ASSIGNMENT
A faithful copy of all the entries is required, with no pictures in it.

[GIVEN ENTRIES Boundary: Start]

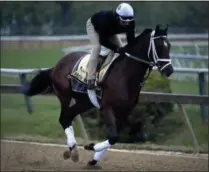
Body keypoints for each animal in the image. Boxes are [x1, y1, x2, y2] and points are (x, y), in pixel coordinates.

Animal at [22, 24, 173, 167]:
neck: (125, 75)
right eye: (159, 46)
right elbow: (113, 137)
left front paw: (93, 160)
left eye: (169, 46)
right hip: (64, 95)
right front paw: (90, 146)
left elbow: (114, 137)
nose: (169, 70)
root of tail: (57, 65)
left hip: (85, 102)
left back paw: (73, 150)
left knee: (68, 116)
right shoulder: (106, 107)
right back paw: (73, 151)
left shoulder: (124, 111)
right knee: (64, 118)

[GIVEN ENTRIES Boundary: End]

SOLUTION FOR THIS PROBLEM
Body keypoints for each animal in the image. Boxes are [x1, y1, x2, y2] and points are (x, y), in pixel coordinates.

Animal at [22, 24, 173, 167]:
neck: (125, 75)
right eye: (159, 46)
right elbow: (113, 137)
left front paw: (93, 160)
left eye: (169, 46)
right hip: (64, 95)
right front paw: (90, 146)
left elbow: (114, 137)
nose: (169, 70)
root of tail: (57, 65)
left hip: (85, 102)
left back paw: (73, 150)
left knee: (68, 116)
right shoulder: (106, 107)
right back paw: (73, 151)
left shoulder: (124, 111)
right knee: (64, 118)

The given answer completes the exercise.